University backlash and public support

The power of these various actions is evidenced by the severe response from the University of Manchester. In the last fortnight, the University has refused occupiers food, locked all but one fire escape in the Simon building, threatened expulsion, and called the police on the occupation. Thirty officers were dispatched to the university but soon left without making arrests, or even entering the building.

The University’s harsh response to the protests has come with the revelation that a variety of accounts, appearing to have been run by UoM employees, have been harassing student activists on Twitter for a number of years. The security crackdown has become more severe since student activists outed these vile accounts.

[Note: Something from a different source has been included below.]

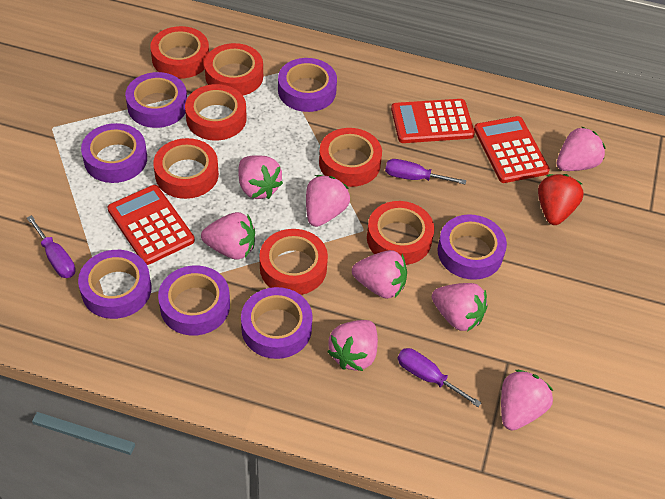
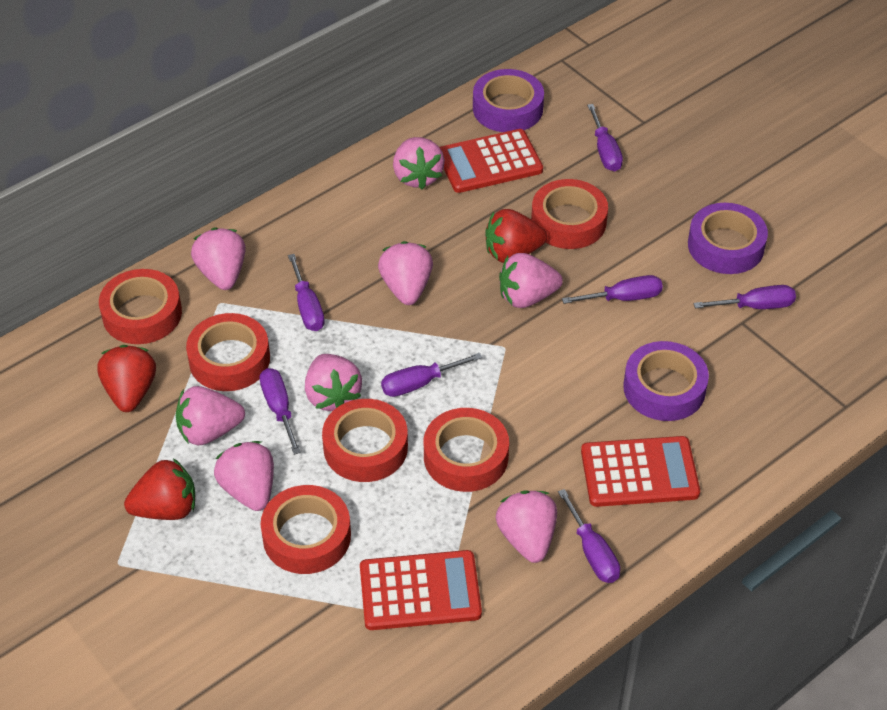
purple screwdriver: [27,215,76,278] [385,159,466,185] [398,348,482,407] = 3 -> [260,368,301,455] [288,254,325,331] [381,353,482,397] [558,489,620,583] [562,275,663,304] [587,104,623,171] [694,285,796,309] = 7
purple tape: [78,250,152,319] [81,123,147,183] [125,72,187,128] [158,265,230,336] [241,287,313,359] [278,58,337,112] [438,214,507,280] = 7 -> [473,69,544,132] [623,341,709,421] [688,203,768,274] = 3
red strawberry: [538,174,584,225] = 1 -> [97,345,156,412] [124,458,195,520] [485,209,547,263] = 3
red tape: [150,26,209,79] [153,138,219,199] [185,84,247,141] [204,43,263,96] [259,229,328,295] [319,128,382,187] [367,201,434,265] = 7 -> [99,269,182,344] [186,313,270,391] [261,485,351,574] [322,399,408,482] [424,408,509,492] [531,179,608,249] = 6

Management is also refusing to negotiate with the activists, instead relying on the Student Union to relay information back and forth. The argument from management runs that the activists do not reflect wider student opinion, despite over 350 students rent striking, and hundreds more having demonstrated support through an open letter or via social media. The vast majority of students have been overwhelmingly supportive of the actions; even Manchester Young Tories signed the open letter (though swiftly recanted their support).

The occupations have also enjoyed wide support from the UCU. Lecturers have provided gifts of food, including a variety of baked goods, in addition to showing up en masse when students have called emergency demonstrations after threats from the University.

Outside of the university, the response has been incredibly positive. Jeremy Corbyn, along with five Labour MPs, a variety of notable figures from the left, and trade-union branches have signed a letter of solidarity aimed at the University of Manchester. The Manchester People’s Assembly, and Manchester Trades Congress have committed to supporting the student-led demonstration on 1 March, and press coverage has been overwhelmingly supportive.

Unified movements are fighting movements

The student fightback at the University of Manchester has not appeared out of a vacuum, nor is it particularly reliant on the small group of remaining activists that won the Rent Strike in 2020 (contrary to the apparent beliefs of senior management). It has sprung up as a reaction to material conditions of the students and staff in Manchester, and a desire to create a better environment for all. The campaign is run by deeply political students. It is a united front, home to students from a variety of political traditions and across the left-wing spectrum, all of whom understand the need for students to stand in solidarity with staff and all trade unions.

The widespread support reflects the new wave of union militancy in the UK, as more and more people believe in the idea that strikes can win. Though this is not a trade-union struggle, it is another example of a serious struggle, attempting to take wealth from an institution that hoards money and give it to a group of people who have lost more and more during the cost-of-living crisis.

Please encourage your trade-union branch to sign our letter of support, and if you are local to Manchester, please join us on 1 March.